[Page segmentation data]

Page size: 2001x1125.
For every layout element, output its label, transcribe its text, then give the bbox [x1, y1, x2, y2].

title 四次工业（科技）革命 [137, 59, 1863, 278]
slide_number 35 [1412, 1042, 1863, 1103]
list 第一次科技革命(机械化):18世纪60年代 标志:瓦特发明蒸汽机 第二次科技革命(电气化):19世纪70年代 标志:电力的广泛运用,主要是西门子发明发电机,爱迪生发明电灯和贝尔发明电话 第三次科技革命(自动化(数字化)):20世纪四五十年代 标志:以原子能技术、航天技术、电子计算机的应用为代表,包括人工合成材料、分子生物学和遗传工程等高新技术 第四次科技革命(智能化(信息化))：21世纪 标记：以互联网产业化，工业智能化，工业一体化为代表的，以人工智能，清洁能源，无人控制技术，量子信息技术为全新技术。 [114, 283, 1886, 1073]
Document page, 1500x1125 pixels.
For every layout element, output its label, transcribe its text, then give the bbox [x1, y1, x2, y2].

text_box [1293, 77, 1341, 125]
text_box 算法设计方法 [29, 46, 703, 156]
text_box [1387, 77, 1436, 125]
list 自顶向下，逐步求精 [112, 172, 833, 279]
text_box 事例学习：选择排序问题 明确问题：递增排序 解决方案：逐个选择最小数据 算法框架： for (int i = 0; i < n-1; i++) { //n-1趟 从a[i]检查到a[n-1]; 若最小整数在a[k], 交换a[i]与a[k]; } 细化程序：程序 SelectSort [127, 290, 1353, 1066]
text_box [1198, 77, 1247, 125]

> [What to work on]: Set down the entries again exactly as they are.

> [Finished task]:
Page size: 2001x1125.
For every layout element, output its label, transcribe its text, then give the bbox [x1, y1, x2, y2].

title 四次工业（科技）革命 [137, 59, 1863, 278]
slide_number 35 [1412, 1042, 1863, 1103]
list 第一次科技革命(机械化):18世纪60年代 标志:瓦特发明蒸汽机 第二次科技革命(电气化):19世纪70年代 标志:电力的广泛运用,主要是西门子发明发电机,爱迪生发明电灯和贝尔发明电话 第三次科技革命(自动化(数字化)):20世纪四五十年代 标志:以原子能技术、航天技术、电子计算机的应用为代表,包括人工合成材料、分子生物学和遗传工程等高新技术 第四次科技革命(智能化(信息化))：21世纪 标记：以互联网产业化，工业智能化，工业一体化为代表的，以人工智能，清洁能源，无人控制技术，量子信息技术为全新技术。 [114, 283, 1886, 1073]
Document page, 1500x1125 pixels.
For every layout element, output its label, transcribe its text, then give the bbox [x1, y1, x2, y2].

text_box [1293, 77, 1341, 125]
text_box 算法设计方法 [29, 46, 703, 156]
text_box [1387, 77, 1436, 125]
list 自顶向下，逐步求精 [112, 172, 833, 279]
text_box 事例学习：选择排序问题 明确问题：递增排序 解决方案：逐个选择最小数据 算法框架： for (int i = 0; i < n-1; i++) { //n-1趟 从a[i]检查到a[n-1]; 若最小整数在a[k], 交换a[i]与a[k]; } 细化程序：程序 SelectSort [127, 290, 1353, 1066]
text_box [1198, 77, 1247, 125]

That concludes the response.